# Data records
Segment Open

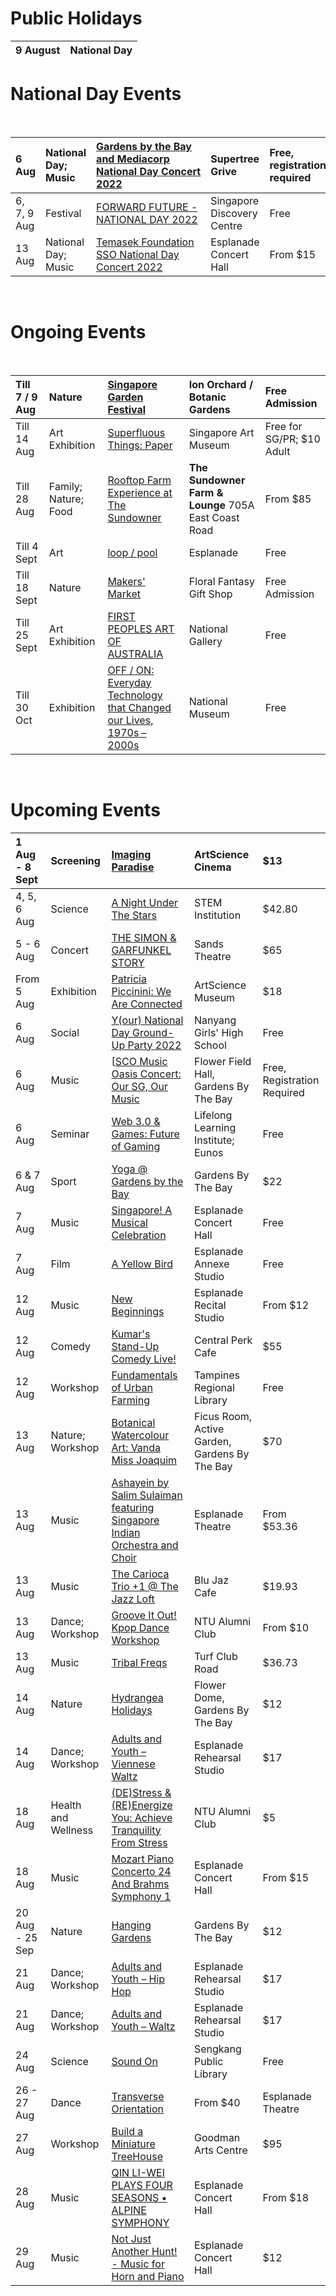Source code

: # Public Holidays

|9 August|National Day|
|:-|:-|


# National Day Events

&#x200B;

|6 Aug|National Day; Music|[Gardens by the Bay and Mediacorp National Day Concert 2022](https://www.gardensbythebay.com.sg/en/things-to-do/calendar-of-events/national-day-concert-2022.html)|Supertree Grive|Free, registration required|
|:-|:-|:-|:-|:-|
|6, 7, 9 Aug|Festival|[FORWARD FUTURE - NATIONAL DAY 2022](https://www.sdc.com.sg/forward-future-national-day-2022/)|Singapore Discovery Centre|Free|
|13 Aug|National Day; Music|[Temasek Foundation SSO National Day Concert 2022](https://www.esplanade.com/whats-on/2022/temasek-foundation-sso-national-day-concert-2022)|Esplanade Concert Hall|From $15|

&#x200B;

# Ongoing Events

&#x200B;

|Till 7 / 9 Aug|Nature|[Singapore Garden Festival](https://sgf.nparks.gov.sg/)|Ion Orchard / Botanic Gardens|Free Admission|
|:-|:-|:-|:-|:-|
|Till 14 Aug|Art Exhibition|[Superfluous Things: Paper](https://www.singaporeartmuseum.sg/visit)|Singapore Art Museum|Free for SG/PR; $10 Adult|
|Till 28 Aug|Family; Nature; Food|[Rooftop Farm Experience at The Sundowner](https://feverup.com/m/100641?utm_source=landing&utm_medium=landing_candlelight_sin&utm_campaign=candlelight_sin&cp_landing=city_selector)|**The Sundowner Farm & Lounge** 705A East Coast Road|From $85|
|Till 4 Sept|Art|[loop / pool](https://www.esplanade.com/whats-on/festivals-and-series/series/2022/visual-arts/loop-pool)|Esplanade|Free|
|Till 18 Sept|Nature|[Makers' Market](https://www.gardensbythebay.com.sg/en/things-to-do/calendar-of-events/makers-market.html)|Floral Fantasy Gift Shop|Free Admission|
|Till 25 Sept|Art Exhibition|[FIRST PEOPLES ART OF AUSTRALIA](https://www.nationalgallery.sg/see-do/programme-detail/460894794/ever-present-first-peoples-art-of-australia)|National Gallery|Free|
|Till 30 Oct|Exhibition|[OFF / ON: Everyday Technology that Changed our Lives, 1970s – 2000s](https://www.nhb.gov.sg/nationalmuseum/our-exhibitions/exhibition-list/collecting-contemporary-singapore---technology-exhibition)|National Museum|Free|

&#x200B;

# Upcoming Events

|1 Aug - 8 Sept|Screening|[Imaging Paradise](https://www.marinabaysands.com/museum/events/imaging-paradise.html)|ArtScience Cinema|$13|
|:-|:-|:-|:-|:-|
|4, 5, 6 Aug|Science|[A Night Under The Stars](https://www.eventbrite.sg/e/a-night-under-the-stars-tickets-386006284187?aff=ebdssbdestsearch)|STEM Institution|$42.80|
|5 - 6 Aug|Concert|[THE SIMON & GARFUNKEL STORY](https://www.marinabaysands.com/entertainment/shows/the-simon-and-garfunkel-story.html)|Sands Theatre|$65|
|From 5 Aug|Exhibition|[Patricia Piccinini: We Are Connected](https://www.marinabaysands.com/museum/exhibitions/patricia-piccinini.html)|ArtScience Museum|$18|
|6 Aug|Social|[Y(our) National Day Ground-Up Party 2022](https://www.eventbrite.sg/e/your-national-day-ground-up-party-2022-tickets-381743072807)|Nanyang Girls' High School|Free|
|6 Aug|Music|\[[SCO Music Oasis Concert: Our SG, Our Music](https://www.gardensbythebay.com.sg/en/things-to-do/calendar-of-events/sco-music-oasis-concert-2022.html)|Flower Field Hall, Gardens By The Bay|Free, Registration Required|
|6 Aug|Seminar|[Web 3.0 & Games: Future of Gaming](https://www.eventbrite.sg/e/web-30-games-future-of-gaming-tickets-359311960747?aff=ebdssbdestsearch)|Lifelong Learning Institute; Eunos|Free|
|6 & 7 Aug|Sport|[Yoga @ Gardens by the Bay](https://www.gardensbythebay.com.sg/en/things-to-do/calendar-of-events/yoga-at-gardensbythebay.html)|Gardens By The Bay|$22|
|7 Aug|Music|[Singapore! A Musical Celebration](https://www.esplanade.com/whats-on/festivals-and-series/series/2022/beautiful-sunday/singapore-a-musical-celebration)|Esplanade Concert Hall|Free|
|7 Aug|Film|[A Yellow Bird](https://www.esplanade.com/whats-on/festivals-and-series/free-programmes/2022/red-dot-august/a-yellow-bird)|Esplanade Annexe Studio|Free|
|12 Aug|Music|[New Beginnings](https://www.esplanade.com/whats-on/2022/new-beginnings)|Esplanade Recital Studio|From $12|
|12 Aug|Comedy|[Kumar's Stand-Up Comedy Live!](https://www.eventbrite.sg/e/kumars-stand-up-comedy-live-tickets-388503964817?aff=ebdssbdestsearch)|Central Perk Cafe|$55|
|12 Aug|Workshop|[Fundamentals of Urban Farming](https://www.eventbrite.sg/e/fundamentals-of-urban-farming-registration-356224676597?aff=ebdssbdestsearch)|Tampines Regional Library|Free|
|13 Aug|Nature; Workshop|[Botanical Watercolour Art: Vanda Miss Joaquim](https://www.gardensbythebay.com.sg/en/things-to-do/calendar-of-events/botanical-watercolour-art-vanda-miss-joaquim-workshop.html)|Ficus Room, Active Garden, Gardens By The Bay|$70|
|13 Aug|Music|[Ashayein by Salim Sulaiman featuring Singapore Indian Orchestra and Choir](https://www.esplanade.com/whats-on/2022/ashayein-by-salim-sulaiman-featuring-singapore-indian-orchestra-and-choir)|Esplanade Theatre|From $53.36|
|13 Aug|Music|[The Carioca Trio +1 @ The Jazz Loft](https://www.eventbrite.sg/e/the-carioca-trio-1-the-jazz-loft-tickets-384408876297?aff=ebdssbdestsearch)|Blu Jaz Cafe|$19.93|
|13 Aug|Dance; Workshop|[Groove It Out! Kpop Dance Workshop](https://www.eventbrite.sg/e/groove-it-out-kpop-dance-workshop-tickets-387950218547?aff=ebdssbdestsearch)|NTU Alumni Club|From $10|
|13 Aug|Music|[Tribal Freqs](https://www.eventbrite.sg/e/tribal-freqs-tickets-388769900237?aff=ebdssbdestsearch)|Turf Club Road|$36.73|
|14 Aug|Nature|[Hydrangea Holidays](https://www.gardensbythebay.com.sg/en/things-to-do/calendar-of-events/hydrangea-holidays-2022.html)|Flower Dome, Gardens By The Bay|$12|
|14 Aug|Dance; Workshop|[Adults and Youth – Viennese Waltz](https://www.esplanade.com/whats-on/festivals-and-series/series/2022/footwork/workshops/adults-youth-viennese-waltz)|Esplanade Rehearsal Studio|$17|
|18 Aug|Health and Wellness|[(DE)Stress & (RE)Energize You: Achieve Tranquility From Stress](https://www.eventbrite.sg/e/destress-reenergize-you-achieve-tranquility-from-stress-tickets-386736217437?aff=ebdssbdestsearch)|NTU Alumni Club|$5|
|18 Aug|Music|[Mozart Piano Concerto 24 And Brahms Symphony 1](https://www.esplanade.com/whats-on/2022/mozart-piano-concerto-24-and-brahms-symphony-1)|Esplanade Concert Hall|From $15|
|20 Aug - 25 Sep|Nature|[Hanging Gardens](https://www.gardensbythebay.com.sg/en/things-to-do/calendar-of-events/hanging-gardens-2022.html)|Gardens By The Bay|$12|
|21 Aug|Dance; Workshop|[Adults and Youth – Hip Hop](https://www.esplanade.com/whats-on/festivals-and-series/series/2022/footwork/workshops/adults-youth-hip-hop-danz-people)|Esplanade Rehearsal Studio|$17|
|21 Aug|Dance; Workshop|[Adults and Youth – Waltz](https://www.esplanade.com/whats-on/festivals-and-series/series/2022/footwork/workshops/adults-youth-waltz)|Esplanade Rehearsal Studio|$17|
|24 Aug|Science|[Sound On](https://www.eventbrite.sg/e/sound-on-registration-377034138257?aff=ebdssbdestsearch)|Sengkang Public Library|Free|
|26 - 27 Aug|Dance|[Transverse Orientation](https://www.klook.com/en-SG/event-detail/101005897-2022-transverse-orientation/?spm=Event_Vertical.AllEvent_LIST&clickId=ff9b578c24)|From $40|Esplanade Theatre|
|27 Aug|Workshop|[Build a Miniature TreeHouse](https://www.eventbrite.sg/e/build-a-miniature-treehouse-tickets-387976517207?aff=ebdssbdestsearch)|Goodman Arts Centre|$95|
|28 Aug|Music|[QIN LI-WEI PLAYS FOUR SEASONS • ALPINE SYMPHONY](https://www.sistic.com.sg/events/alpine0822)|Esplanade Concert Hall|From $18|
|29 Aug|Music|[Not Just Another Hunt! - Music for Horn and Piano](https://www.esplanade.com/whats-on/festivals-and-series/series/2022/munch-lunchtime-concert-series/not-just-another-hunt-music-for-horn-and-piano)|Esplanade Concert Hall|$12|

&#x200B;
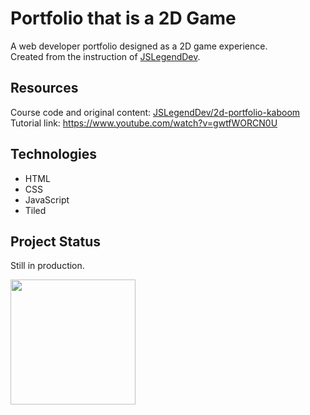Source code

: # Portfolio that is a 2D Game

A web developer portfolio designed as a 2D game experience.  
Created from the instruction of [JSLegendDev](https://github.com/JSLegendDev).

## Resources

Course code and original content: [JSLegendDev/2d-portfolio-kaboom](https://github.com/JSLegendDev/2d-portfolio-kaboom/tree/master)  
Tutorial link: https://www.youtube.com/watch?v=gwtfWORCN0U

## Technologies

* HTML
* CSS
* JavaScript
* Tiled

## Project Status

Still in production.

<img src="![map](https://github.com/RebeccaCrecelius/portfolio-game/assets/159743185/69d52c44-f576-4a24-8f86-081820ea33d8)" width="200" heigh="100">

Segment Closed

# PROBLEM STATEMENT
Respond with the exact lines running from the one that contains "Created from the" through the last line of the data above, and no other lines.

# WRITTEN ANSWER
Created from the instruction of [JSLegendDev](https://github.com/JSLegendDev).

## Resources

Course code and original content: [JSLegendDev/2d-portfolio-kaboom](https://github.com/JSLegendDev/2d-portfolio-kaboom/tree/master)  
Tutorial link: https://www.youtube.com/watch?v=gwtfWORCN0U

## Technologies

* HTML
* CSS
* JavaScript
* Tiled

## Project Status

Still in production.

<img src="![map](https://github.com/RebeccaCrecelius/portfolio-game/assets/159743185/69d52c44-f576-4a24-8f86-081820ea33d8)" width="200" heigh="100">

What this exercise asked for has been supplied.